In spite of the rain it’s surprisingly littery. The litter seems mostly to be stuff discarded from the Newcastle Show on the weekend: balloons, drink cups and bottles, balloons, food wrappers, balloons.

And … er … dog baskets. Perhaps it was a rejected entry from the weaving section in the Hall of Industry.

On my way back from watching the ducks by the TAFE I got chatting to the young bloke from ERM, the mob contracted by Shell to carry out its “due diligence” work; that is, checking how crappy the creek is at any particular time. The tide was on the rise and we both laughed: he’d had one eye upstream worrying about being washed away by raging floodwater when – barzingah! – a tidal surge from Throsby Creek had him packing up his Eski and scuttling back up towards Chatham Road bridge.

And what was this? More hi-viz! A graffiti clean-up team was working on the bankings. Apparently there had been complaints from the good folk of Newcastle who, parking in Richardson Park for the Show, were affronted by a veritable gallery of horrid tags. Yuk! I can’t help thinking that, in removing one type of graffiti, we were getting another. Some clever artists have made an art form of reverse graffiti; in fact, you can still see a neat bit of reverse graffiti on King Street, sponsored by the Pride of Place Taskforce.
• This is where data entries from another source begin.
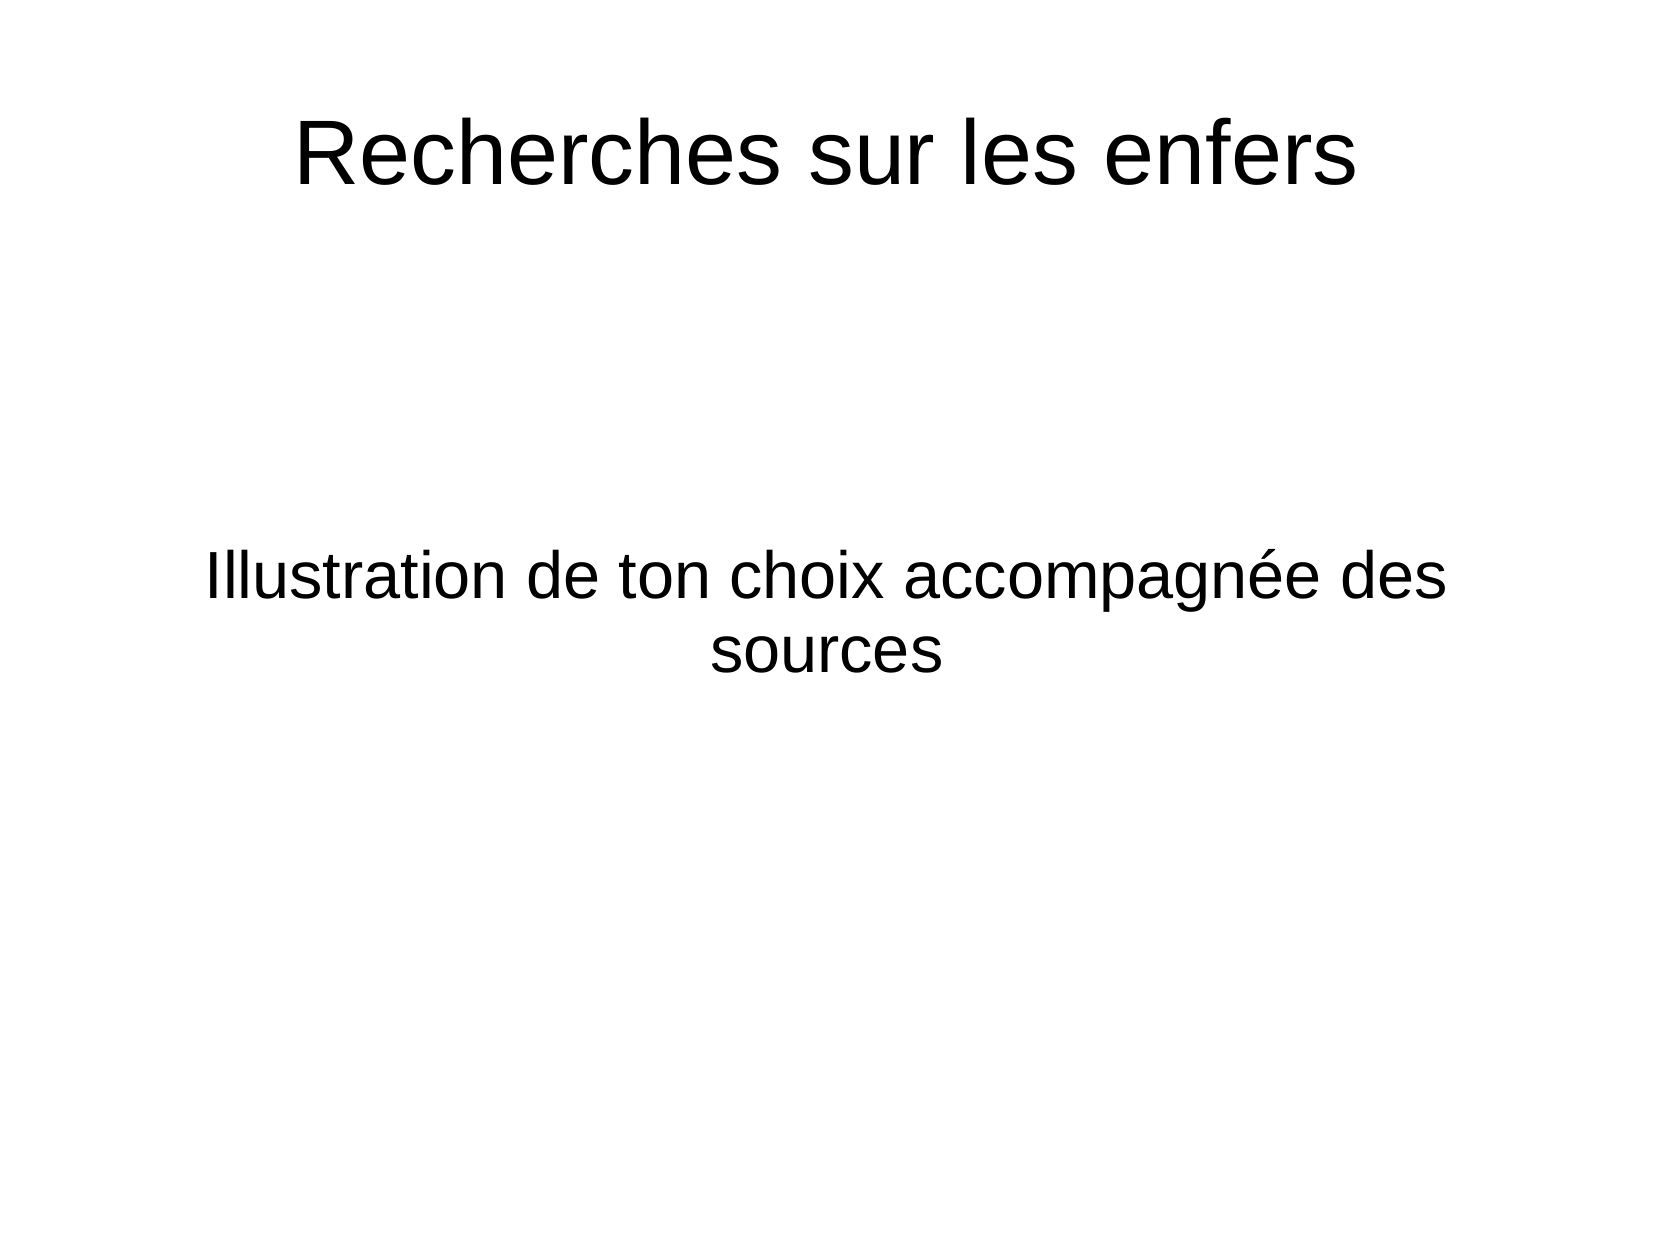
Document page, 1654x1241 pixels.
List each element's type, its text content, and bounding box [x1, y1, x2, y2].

subtitle Illustration de ton choix accompagnée des sources [82, 290, 1571, 1010]
title Recherches sur les enfers [82, 49, 1571, 257]
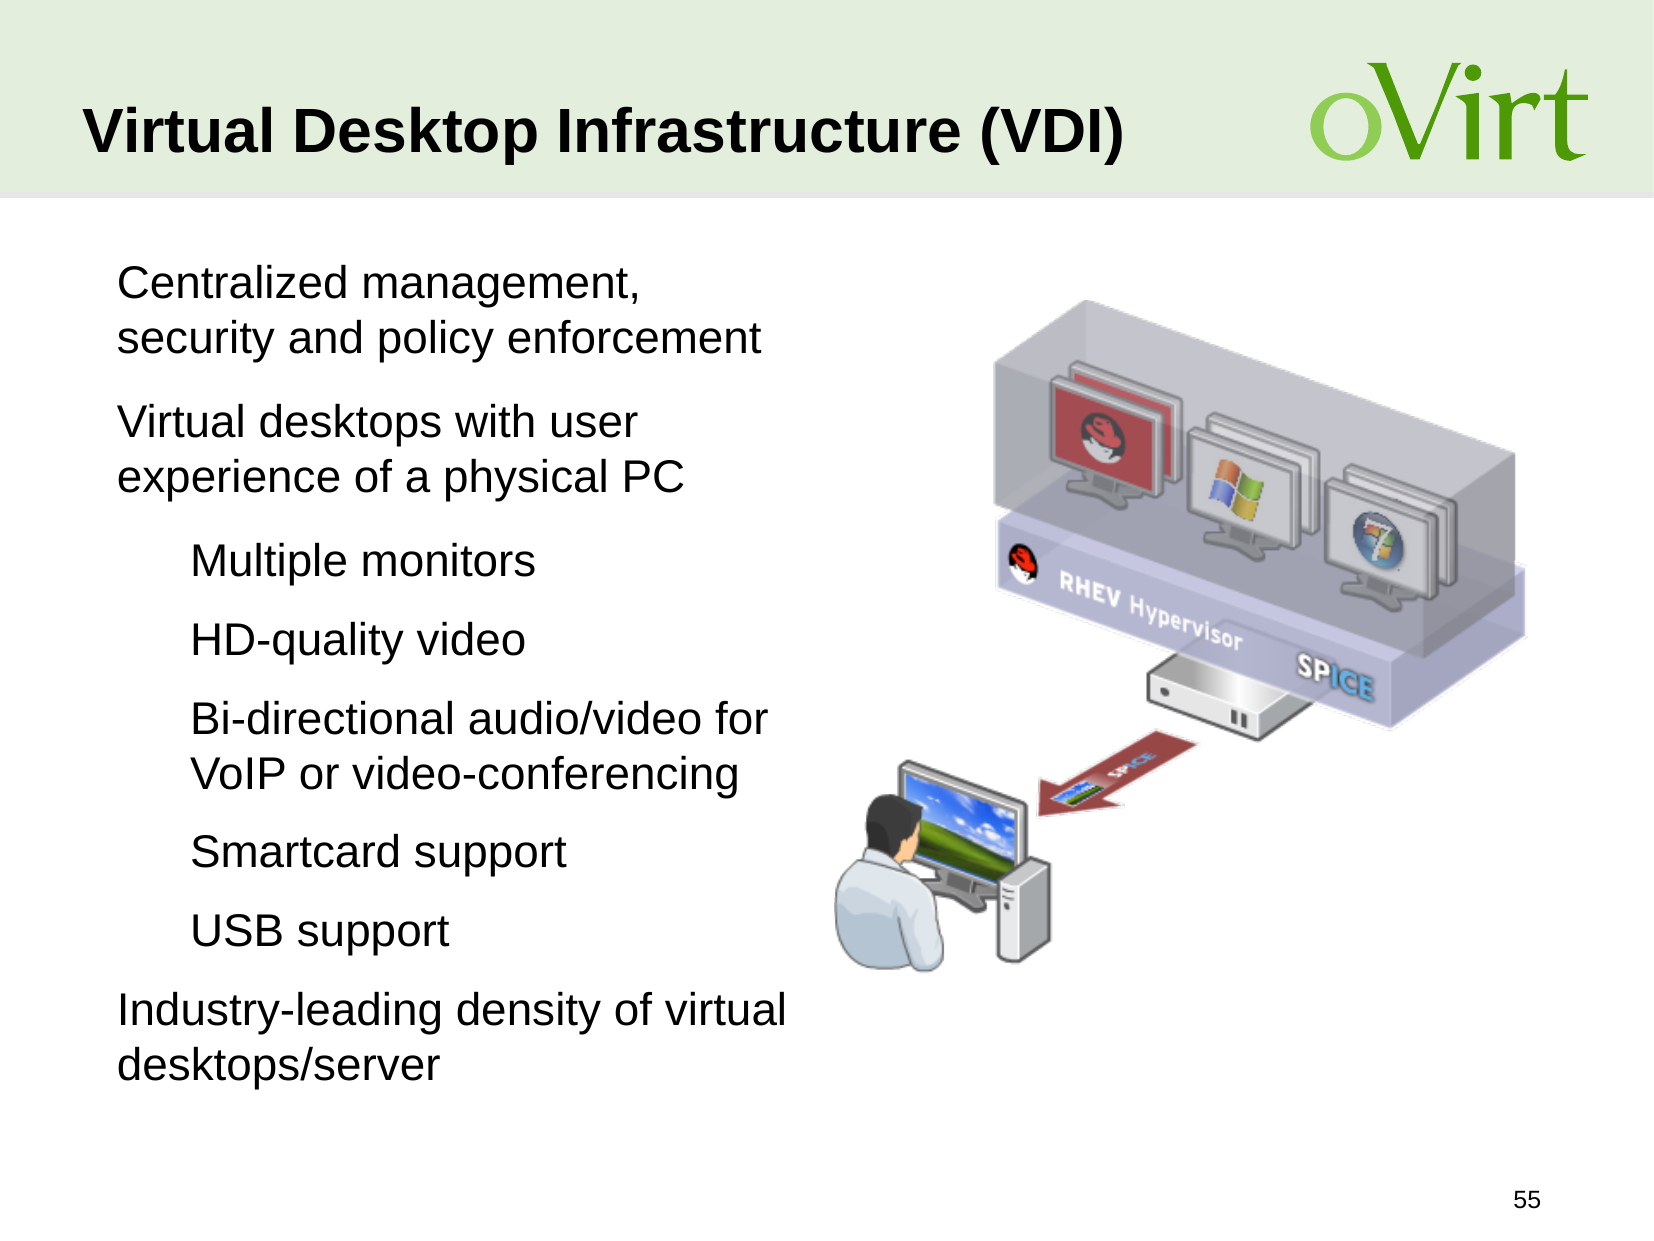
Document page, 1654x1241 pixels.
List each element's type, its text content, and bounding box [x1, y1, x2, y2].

By evening things had calmed down, the hi-viz had packed up and gone home. I was walking under the bridge when Old Mate cooeed out to me. If he calls out to me that’s fine, but I never call out to him – it would be like barging into someone’s bedroom. But tonight we had a yak. Every now and then he comes for a walk with us, me and Jambo, and tonight was one of those nights. (That’s him, just about to hop over the beck.) We had one of our usual broad-ranging and eclectic conversations. I never know quite what to expect.

People often ask me about Old Mate. How is he? What’s he up to? Is he still there? I can assure you: he’s well, he’s up to the same old stuff, and he’s certainly still here. I like to keep an eye out, you see. It’s my due diligence.